Parecería que en el mundo actual los conceptos emitidos siglos atrás siguen siendo norma para el sexo masculino.
Luego del escándalo por abuso sexual protagonizado por el magnate del cine de Hollywood, Harvey Weinstein, las denuncias de violación, acoso, y abuso se expanden como la verdolaga en el mundo mundial.
Artistas, políticos, instituciones públicas, organizaciones humanitarias, empresarios, la Iglesia Católica, (decía mi padre, “debajo de la sotana hay pantalones”) periodistas, intelectuales y la lista no termina, se han enfrentado a las denuncias de violación, acoso, además de la violación a menores.

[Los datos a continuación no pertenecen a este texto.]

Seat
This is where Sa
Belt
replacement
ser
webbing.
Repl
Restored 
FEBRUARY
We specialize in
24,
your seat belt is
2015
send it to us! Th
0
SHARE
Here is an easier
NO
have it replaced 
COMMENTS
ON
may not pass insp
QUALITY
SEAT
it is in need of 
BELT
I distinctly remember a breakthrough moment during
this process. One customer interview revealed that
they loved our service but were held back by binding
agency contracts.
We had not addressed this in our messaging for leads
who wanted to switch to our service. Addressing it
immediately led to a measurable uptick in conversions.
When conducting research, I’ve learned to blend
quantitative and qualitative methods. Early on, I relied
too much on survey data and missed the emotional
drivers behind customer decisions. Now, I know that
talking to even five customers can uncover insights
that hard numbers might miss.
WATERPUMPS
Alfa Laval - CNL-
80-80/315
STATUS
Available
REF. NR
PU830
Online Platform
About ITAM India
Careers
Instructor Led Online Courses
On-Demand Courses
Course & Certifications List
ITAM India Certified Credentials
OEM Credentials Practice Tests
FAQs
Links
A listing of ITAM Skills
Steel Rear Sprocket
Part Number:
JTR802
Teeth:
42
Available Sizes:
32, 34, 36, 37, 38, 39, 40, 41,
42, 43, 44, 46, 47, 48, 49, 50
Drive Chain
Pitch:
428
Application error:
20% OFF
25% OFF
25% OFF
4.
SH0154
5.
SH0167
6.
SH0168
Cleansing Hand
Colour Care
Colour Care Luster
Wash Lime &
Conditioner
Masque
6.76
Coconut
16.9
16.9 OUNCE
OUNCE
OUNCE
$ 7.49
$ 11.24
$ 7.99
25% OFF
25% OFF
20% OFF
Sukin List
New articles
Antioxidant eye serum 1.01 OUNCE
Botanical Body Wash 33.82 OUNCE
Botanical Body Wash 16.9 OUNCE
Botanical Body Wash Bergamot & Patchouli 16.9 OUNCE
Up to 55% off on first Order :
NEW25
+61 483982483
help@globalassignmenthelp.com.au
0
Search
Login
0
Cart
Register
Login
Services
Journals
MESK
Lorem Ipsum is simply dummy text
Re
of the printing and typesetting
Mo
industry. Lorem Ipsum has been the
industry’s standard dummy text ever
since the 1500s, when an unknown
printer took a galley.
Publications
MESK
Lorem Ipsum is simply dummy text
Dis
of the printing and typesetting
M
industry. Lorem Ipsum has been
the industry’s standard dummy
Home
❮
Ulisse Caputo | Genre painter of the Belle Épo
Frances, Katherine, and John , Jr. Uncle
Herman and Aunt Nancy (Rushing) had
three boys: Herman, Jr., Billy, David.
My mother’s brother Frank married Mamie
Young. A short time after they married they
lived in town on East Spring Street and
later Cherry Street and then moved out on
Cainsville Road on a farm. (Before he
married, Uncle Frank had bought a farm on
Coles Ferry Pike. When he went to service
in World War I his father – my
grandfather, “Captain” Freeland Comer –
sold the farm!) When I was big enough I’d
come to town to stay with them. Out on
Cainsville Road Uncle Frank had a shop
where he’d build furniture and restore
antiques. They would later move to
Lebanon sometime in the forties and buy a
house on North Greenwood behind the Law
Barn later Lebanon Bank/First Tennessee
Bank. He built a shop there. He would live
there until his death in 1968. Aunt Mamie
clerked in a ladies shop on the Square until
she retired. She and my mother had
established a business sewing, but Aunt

Las cortes judiciales se abarrotan de casos por doquier, las renuncias y el perdón de los imputados ocupan las noticias de los medios de la comunicación del mundo global.
Surge el movimiento Me Too.
Luego del escándalo en la Iglesia Católica chilena por los casos de abusos sexuales, de proteger a los sacerdotes pedófilos y de la renuncia de todos los 34 obispos del país, el Papa Francisco dedica su homilía de su misa cotidiana a la explotación de las mujeres como meros objetos.
Dice el Papa “¿cuántas veces las chicas necesitan venderse como un objeto desechable para tener un puesto de trabajo? ¿Cuántas veces? Y agrega, “en los programas de televisión, revistas, periódicos, vemos a las mujeres como objeto de deseo, de uso, como un supermercado”.
Parecería que en estos tiempos de la postmodernidad el asunto no “es la economía, estúpido”, ¡son las emociones!